New album by Gabriel Paiuk
ACPA alumnus Gabriel Paiuk is releasing a new album, titled Degrees of Transparency, on the Unsounds label.
This album is the second volume in a collection resulting from the collaboration between Unsounds and Echonance Festival in Amsterdam, coming just one year after the first volume dedicated to the music of Phil Niblock. It will be officially launched on February 7th in the context of the third Echonance festival at the Orgelpark in Amsterdam.
The album comprises two pieces composed by Gabriel Paiuk and premiered at last year's Echonance 2024 edition: Rhythm, Presence, Voice, a piece for piano and string quartet perfomed by pianist Reinier van Houdt and the Maurice String Quartet: Georgia Privitera & Laura Bertolino, violin, Francesco Vernero, viola and Aline Privitera, cello, and Degrees of Transparency, an electronic piece based on field recordings and recordings of Paiuk's piano improvisations. Both pieces share, although from very different perspectives, a focus on the piano, its acoustic imprint and mechanics, as well as an exploration on how sound takes part in different processes of mediation.

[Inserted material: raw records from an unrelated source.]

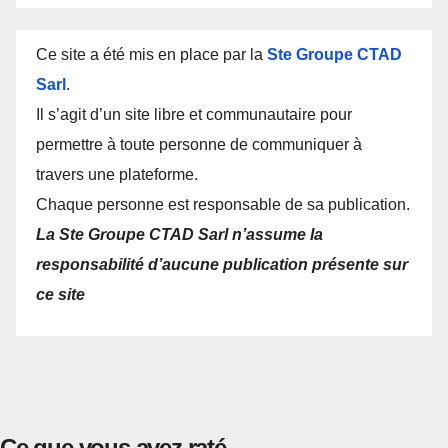
Ce site a été mis en place par la
Ste Groupe CTAD
Sarl
.
Il s’agit d’un site libre et communautaire pour
permettre à toute personne de communiquer à
travers une plateforme.
Chaque personne est responsable de sa publication.
La Ste Groupe CTAD Sarl n’assume la
responsabilité d’aucune publication présente sur
ce site
Ce que vous avez raté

Rhythm, Presence, Voice is a piece dedicated to composer Peter Ablinger and Jazz composer and pianist Andrew Hill. The piece taps into the extensive history of the relation between language, meaning and music. Often this relationship is bound to the habitual setting of words into music. In those cases, meaning is presumed to emerge from the capacity of language to refer to entities or events in the world. Nonetheless, language also produces meaning through rhythm (prosody), melodic articulations (intonation), stresses, pauses and the fundamental possibility of coupling different sensing agents. Rhythm, Presence, Voice delves into the space in-between music and language, exploring the material and rhythmical qualities of prosody as a realm where the possibility of meaning appears.
Degrees of Transparency is part of a series of works Paiuk elaborated in the past decade that explore the material and spatial aspects of sound as they are rendered by sound reproduction technologies. Given that sound is always the product of coupled material oscillations, the border between that which is distinguished as a material or as a spatial property of sound is ambiguous. As sound takes part in circuits of sound propagation and mediation – and bear traces of the artefacts and protocols of the recording and reproduction process – it simultaneously expresses material and spatial conditions that come to inform how we affectively engage with it. In Degrees of Transparency, Paiuk taps into a personal archive of field recordings and excerpts of his improvisational practice at the piano, many of them bearing traces of the contexts in which they were produced, to pose questions on the role processes of mediation play in our engagement with the realities we participate in.